Etienne growled softly under his breath as she turned away from him again. Damn stubborn woman.
“It’s for our guests. They need somewhere to stay.”
“My – Winter, we can’t pay.”
She looked back at him, her expression arch. “Family friends don’t need to. Besides, if you paid then you wouldn’t be guests.”
“Why don’t they just crash upstairs?” Jessie asked, poking her head through the curtain, and looking from adult to adult like it was the most obvious solution in the world.
“Are you sure, sweetheart? That’s your space.”
She blew hair off her face. “Oh, yeah. I can always crash at the Theatre or someplace. No worries.”
Winter turned to face Etienne again. “There is a small furnished apartment upstairs, but it does only have one bed. There is a couch…”
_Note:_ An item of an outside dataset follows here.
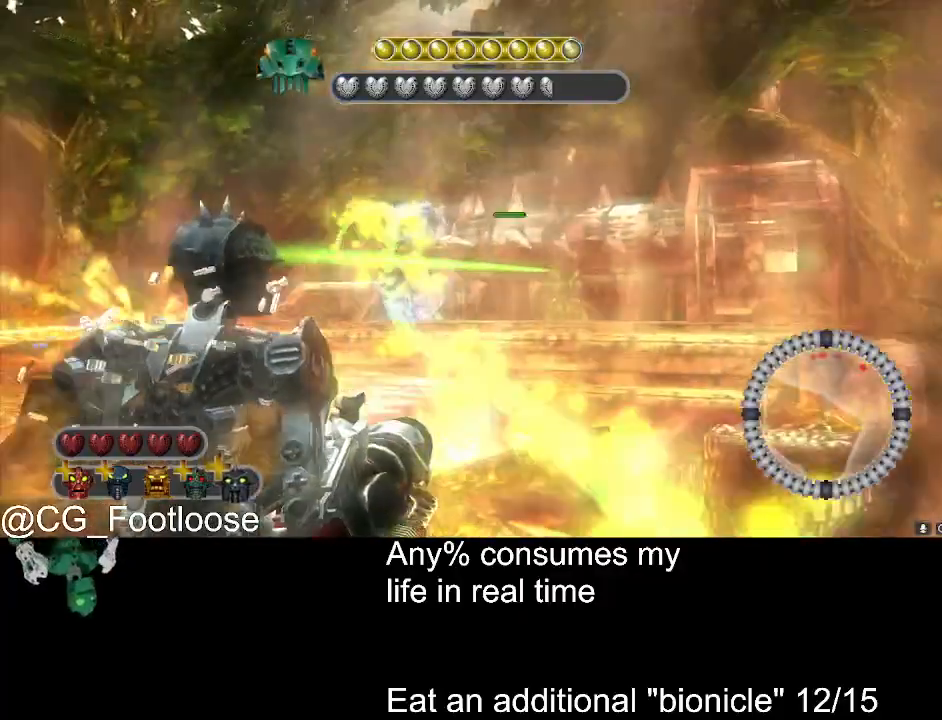
{"keys": ["a", "s"], "mouse": [], "events": [[150, "mouse_left", "down"], [200, "w", "up"], [233, "d", "up"], [283, "mouse_left", "up"], [333, "s", "down"], [383, "a", "down"], [383, "mouse_left", "down"], [466, "mouse_left", "up"]]}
Jessie came out from behind the curtain, Cian following close behind. “Totally recommend sleeping friendly. The couch is okay for sitting, blows for sleeping. Here, let me get your bag.” Before Etienne could do more than lift his hand in protest she bent, grabbed the backpack strap, lifted, and dropped to her knees. “Holy fuck!”
“Language, and are you alright?” Winter knelt beside her felled apprentice, face filled with concern.
Jessie cradled her right shoulder with her left hand, grimacing in pain. “Jesus, what do you guys have in there, anyway?”